Com a introdução de novas modalidades tecnológicas, maior é a demanda por estudos para adequá-las à legislação, com o objetivo de garantir segurança jurídica em equilíbrio com o seu desenvolvimento. Porém, como assegurar isso a uma nova ferramenta, em constante mudança e sem legislação específica?
Nesse cenário, há um caso recente que envolve ações judiciais por direitos autorais e pela proteção da propriedade intelectual. De um lado, o The New York Times (NYT), um dos mais renomados meios jornalísticos de comunicação dos Estados Unidos. Do outro, a Open AI, empresa de desenvolvimento tecnológico com projetos focados em inteligência artificial, tendo como um dos seus principais produtos o ChatGPT. A primeira produz um vasto acervo de informação jornalística, e a segunda desenvolveu um sistema que opera via rastreador na web, cuja função é coletar dados para o funcionamento e treinamento de IA.
Tendo em vista que inteligências artificiais, a exemplo do chatbot online citado acima, em muitos casos, não apontam o autor original ou redirecionam à fonte e, como as matérias de jornal são disponibilizadas de forma pública, mais fácil é o acesso ao acervo produzido por ele. Como forma de contornar o impasse, ambas as entidades negociaram, por semanas, o uso autorizado dos conteúdos produzidos pelo NYT, visando, principalmente, a compensação financeira de direito autoral do jornal, porém não avançaram. O auge do conflito ocorreu no dia 3 de agosto deste ano, dia em que o NYT atualizou seus termos de serviço e bloqueou a extração do seu acervo para o treinamento dos sistemas IA.
Outro fator que impulsionou essa decisão foi a competição desleal que começou a se estabelecer entre as empresas, tendo em vista que o ChatGPT se tornou um competidor direto desse veículo, ao responder dúvidas de leitores, por exemplo, utilizando, de forma indireta, o material publicado pelo jornal sem citá-lo ou creditar a fonte, o que desviava parte dos consumidores das notícias do jornal.
O NYT cogita, então, propor uma ação judicial contra a OpenAI, porém, enfrentará dificuldade nesse processo. Isso decorre em razão da complicação em comprovar originalidade do material, em virtude do mecanismo do ChatGPT, que, ao gerar suas respostas generalistas, mescla diferentes conteúdos e faz o uso de diversas fontes, dificultando a acusação de pirataria de software.
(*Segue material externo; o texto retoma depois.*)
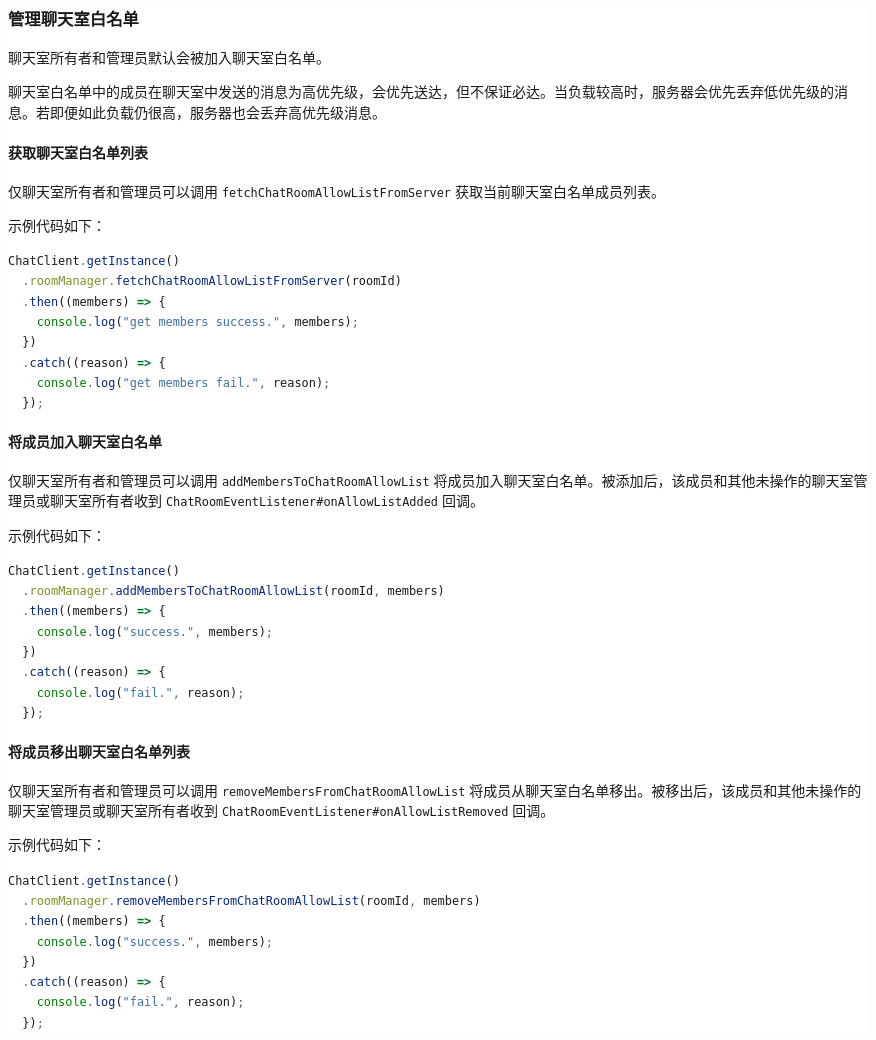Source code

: ### 管理聊天室白名单

聊天室所有者和管理员默认会被加入聊天室白名单。

聊天室白名单中的成员在聊天室中发送的消息为高优先级，会优先送达，但不保证必达。当负载较高时，服务器会优先丢弃低优先级的消息。若即便如此负载仍很高，服务器也会丢弃高优先级消息。

#### 获取聊天室白名单列表

仅聊天室所有者和管理员可以调用 `fetchChatRoomAllowListFromServer` 获取当前聊天室白名单成员列表。

示例代码如下：

```TypeScript
ChatClient.getInstance()
  .roomManager.fetchChatRoomAllowListFromServer(roomId)
  .then((members) => {
    console.log("get members success.", members);
  })
  .catch((reason) => {
    console.log("get members fail.", reason);
  });
```

#### 将成员加入聊天室白名单

仅聊天室所有者和管理员可以调用 `addMembersToChatRoomAllowList` 将成员加入聊天室白名单。被添加后，该成员和其他未操作的聊天室管理员或聊天室所有者收到 `ChatRoomEventListener#onAllowListAdded` 回调。

示例代码如下：

```TypeScript
ChatClient.getInstance()
  .roomManager.addMembersToChatRoomAllowList(roomId, members)
  .then((members) => {
    console.log("success.", members);
  })
  .catch((reason) => {
    console.log("fail.", reason);
  });
```

#### 将成员移出聊天室白名单列表

仅聊天室所有者和管理员可以调用 `removeMembersFromChatRoomAllowList` 将成员从聊天室白名单移出。被移出后，该成员和其他未操作的聊天室管理员或聊天室所有者收到 `ChatRoomEventListener#onAllowListRemoved` 回调。

示例代码如下：

```TypeScript
ChatClient.getInstance()
  .roomManager.removeMembersFromChatRoomAllowList(roomId, members)
  .then((members) => {
    console.log("success.", members);
  })
  .catch((reason) => {
    console.log("fail.", reason);
  });
```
Ficamos com a pergunta no ar, como legislar em um cenário em constante evolução? Um exemplo de medida possível seria o acordo realizado pelos Estados Unidos, Japão e outros 16 países, contando com a participação de empresas como o Google e a OpenAI, que buscam o desenvolvimento seguro da inteligência artificial, estabelecendo um projeto de criação de um banco de dados específicos para a IA utilizar, definindo, assim, diversos benefícios, a saber: a não violação dos direitos autorais e da propriedade intelectual e o aprimoramento da segurança jurídica no meio digital, sem prejudicar o desenvolvimento dessa tecnologia e o reconhecimento dos autores originais.
No Brasil, vale ressaltar o Projeto de Lei (PL) 759/23, que propõe a criação da Política Nacional de Inteligência Artificial, estabelecendo parâmetros para o seu uso no país. Dentre os seus princípios, destaca-se a transparência e confiabilidade da ferramenta, por apresentar diretrizes voltadas para a proteção do patrimônio público e privado, com a finalidade de estimular a inovação, em paralelo ao respeito aos direitos autorais e à privacidade. No momento, o PL aguarda o parecer do Relator na Comissão de Ciência, Tecnologia e Inovação (CCTI).
Portanto, ao analisar casos como o NYT vs OpenAI, percebemos que, cada vez mais, a sociedade estará exposta a essas inovações, urgindo a implementação responsável de uma legislação adequada à atualidade e capaz de resolver conflitos modernos.